This part of the process was not altogether difficult to me, but I can see it being the worst part for anyone not familiar with using Linux.
There are a few requirements detailed on the official github. Specifically, this is a distribution of Python 2.7 with the Numpy and Scipy packages, as well as the GNU Scientific Library (GSL). For Python, I think installing Anaconda2 is the best way to handle this. You can download the installer from https://www.anaconda.com/download/, making sure to grab the correct version for your computer (Linux, then 32/64 bits). On the HPC environment available at QUT, the GSL package can be loaded by running this.
module load gsl/2.1-foss-2016a
Which, importantly, does this equivalent of this.
The other two things you need to specify for installation include (directories are my perspective, yours will likely differ).
export CFLAGS="-I/pkg/suse12/software/gsl/2.1-foss-2016a/include" export LDFLAGS="-L/pkg/suse12/software/gsl/2.1-foss-2016a/lib"
If something like this isn’t available then you’ll need to install GSL yourself. Hopefully it isn’t too difficult. Otherwise, the instructions on the fastStructure github should be reasonably easy to follow just by copy-pasting what’s instructed.
This was the most difficult part of using the fastStructure program to me. In the file distribution package an example .bed file is provided for testing, but it gives little assistance since it is encoded as a binary file and thus isn’t altogether accessible to figure out how to recreate this format. The program does accept .str format, however. In this context, .str refers to STRUCTURE format which itself isn’t clearly and succinctly described either. This format was, luckily, already mostly formatted by the researcher. I did encounter a few errors initially trying to get the program to read this in, which I’ll detail below.

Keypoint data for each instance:
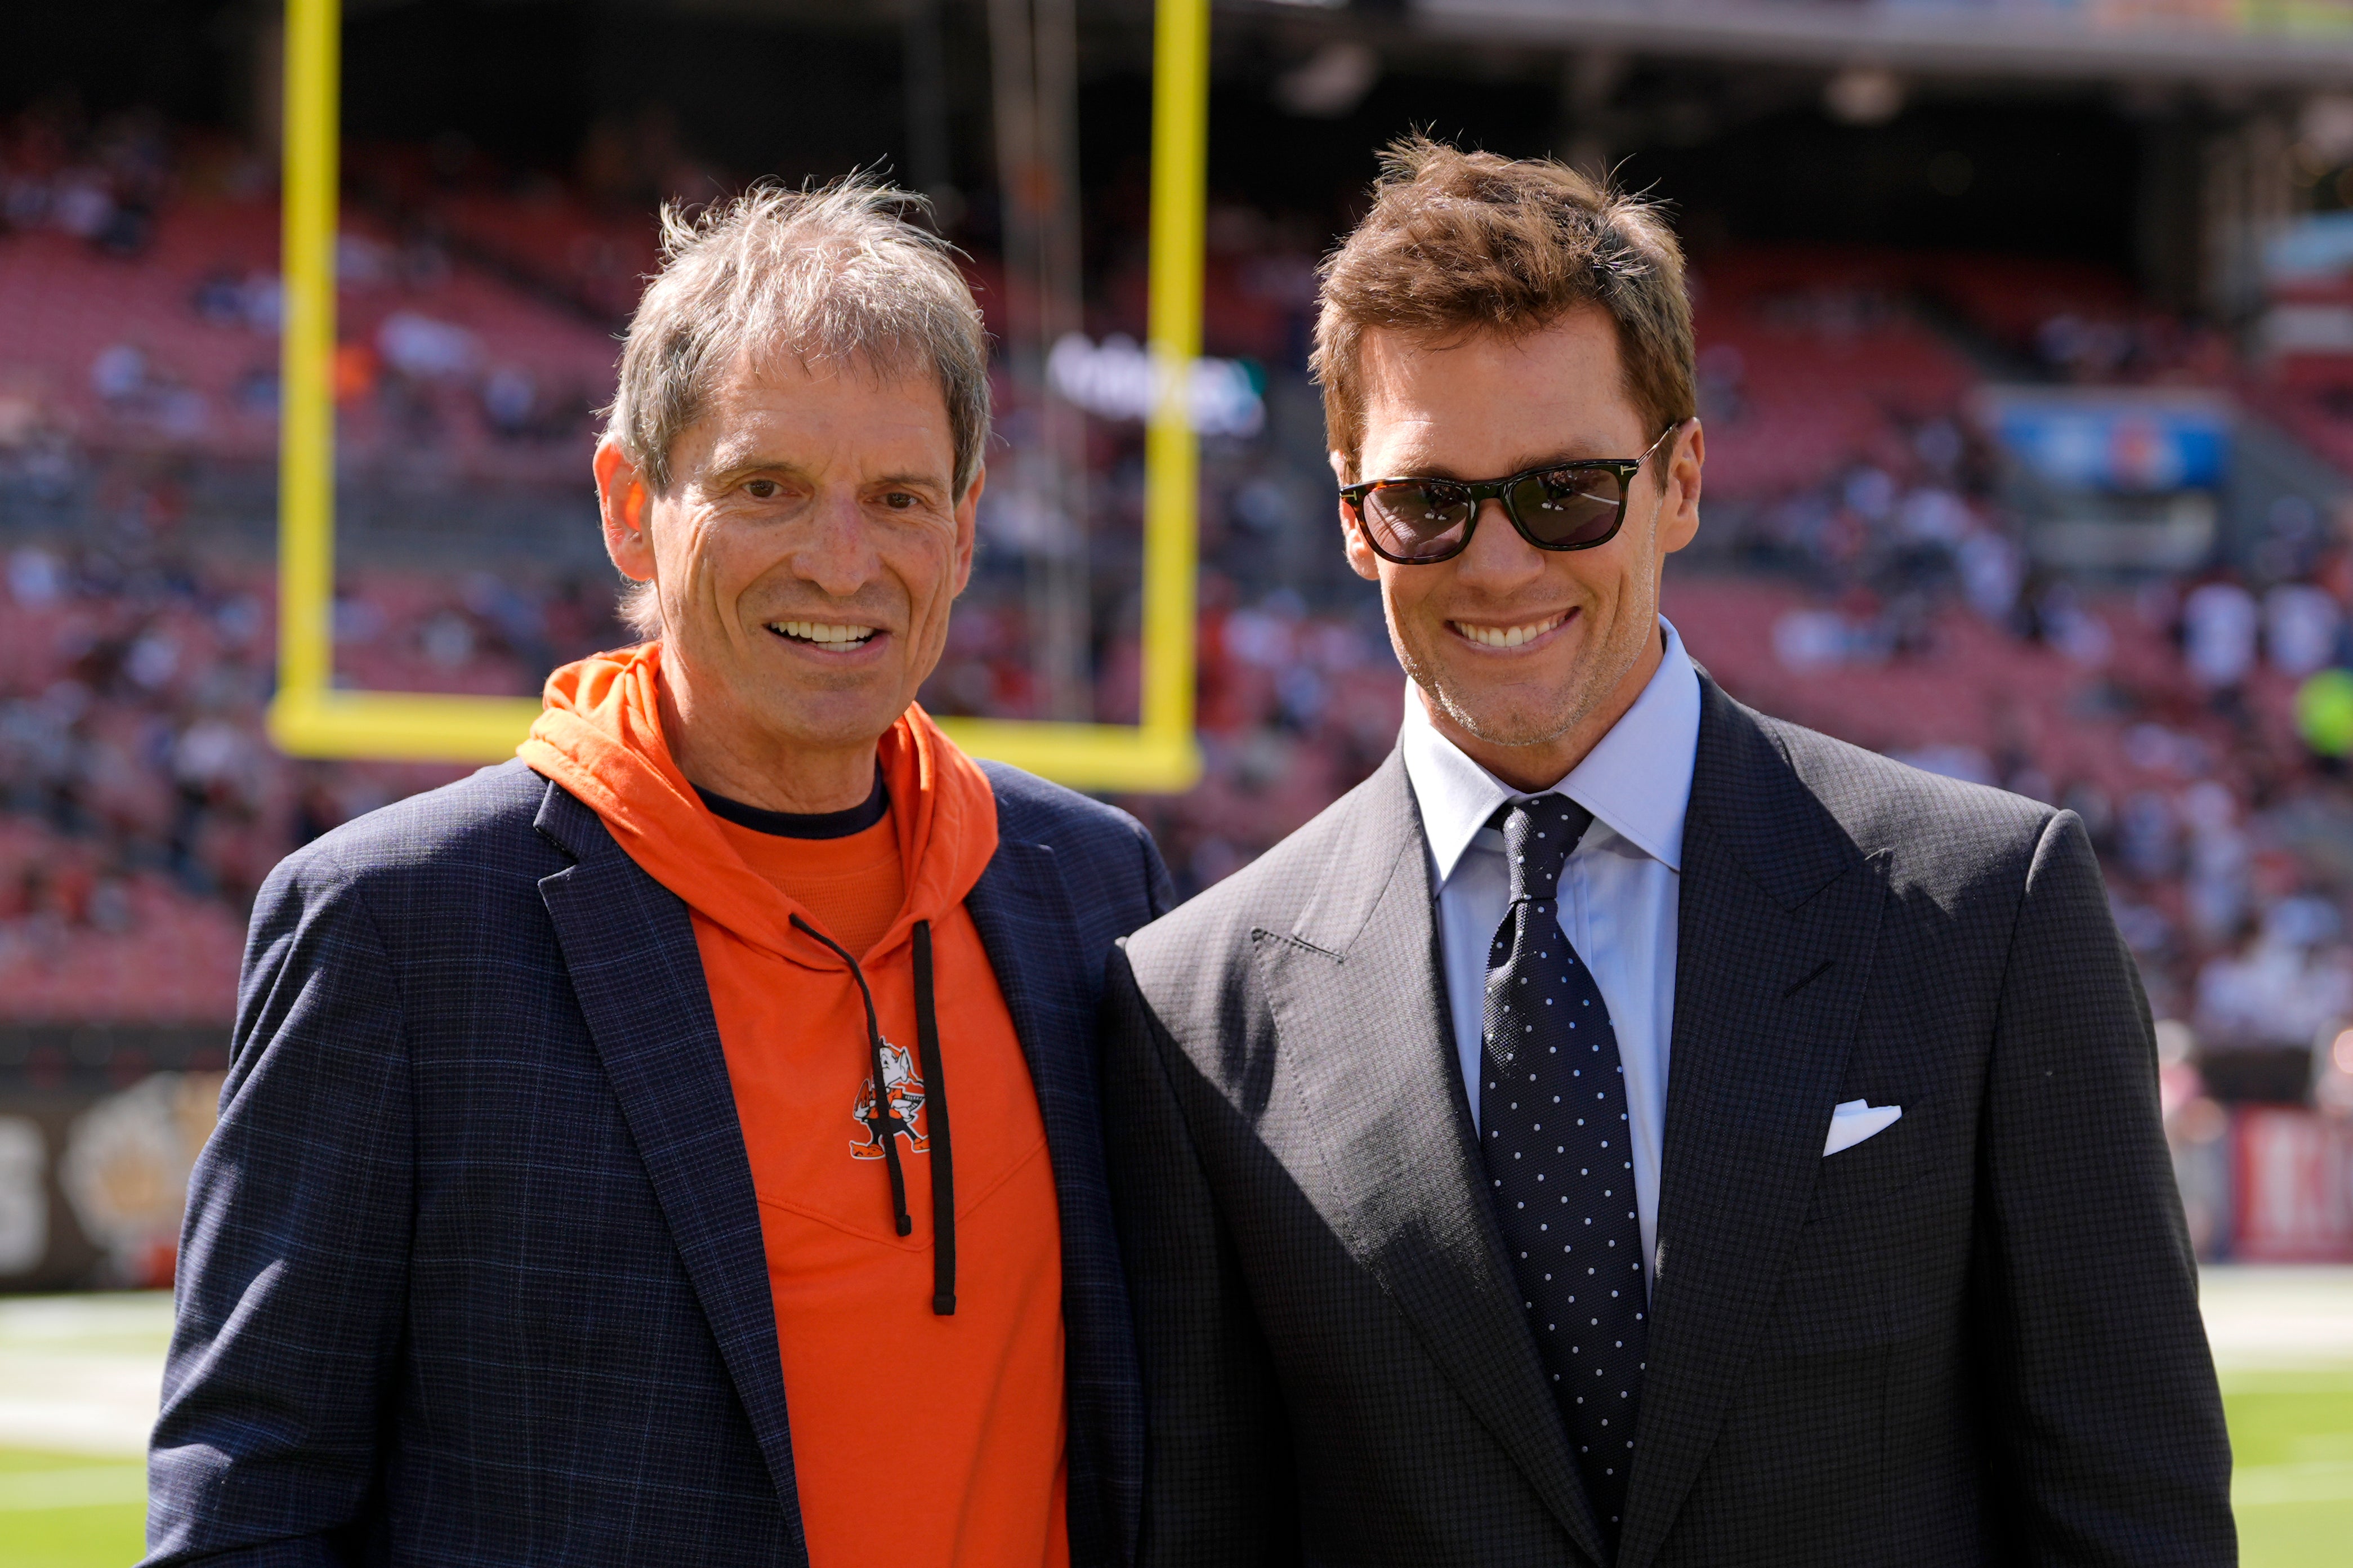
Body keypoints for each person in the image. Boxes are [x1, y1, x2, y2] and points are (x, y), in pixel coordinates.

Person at [1101, 139, 2232, 1568]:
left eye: (1563, 491)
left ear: (1680, 479)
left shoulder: (1982, 911)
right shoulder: (1194, 1011)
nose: (1496, 563)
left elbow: (2133, 1517)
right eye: (1427, 501)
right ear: (1351, 521)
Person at [148, 180, 1171, 1567]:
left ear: (965, 526)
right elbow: (247, 1500)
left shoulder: (1090, 887)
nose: (841, 561)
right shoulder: (400, 926)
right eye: (765, 488)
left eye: (898, 499)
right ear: (631, 507)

> [Tasks and exercises]
1. Decide whether each statement agrees with the passage on setting up fastStructure, answering yes or no and quoting the words of the passage that settle it: (a) The writer considers Anaconda2 the best way to meet the Python requirements. (b) The example .bed file in the distribution package is stored as plain text. (c) The program can read files in .str format.
2. Extend the passage on setting up fastStructure, beginning after its final sentence.
These lines were taken from a source unrelated to the passage on setting up fastStructure.

> [Results]
1.
(a) Yes: "For Python, I think installing Anaconda2 is the best way to handle this."
(b) No: "it is encoded as a binary file"
(c) Yes: "The program does accept .str format, however."

2.
Firstly, the program adds the “.str” suffix to your input file name. Thus, if you specify –input=example_file.str, it will attempt to open “example_file.str.str” and likely result in this error:
Traceback (most recent call last): File "structure.py", line 172, in G = parse_str.load(params['inputfile']) File "parse_str.pyx", line 7, in parse_str.load handle = open(file+'.str','r') IOError: [Errno 2] No such file or directory: 'example_file.str.str'
The key bit is the handle = open(file+’.str’,’r’) part. It artificially adds “.str” to the end of your input file name (file). Thus, you need to make sure the file is called “example_file.str”, not “example_file.txt” or something similar, and you need to specify –input=example_file and not –input=example_file.str. This is a little bit annoying, and reminds me of what I did when I first learned coding and wasn’t used to writing file extensions. Perhaps the intention was precisely to make it “easier” for people unfamiliar with command-line to use the program, but I think this backfired.
The next problem looked like this.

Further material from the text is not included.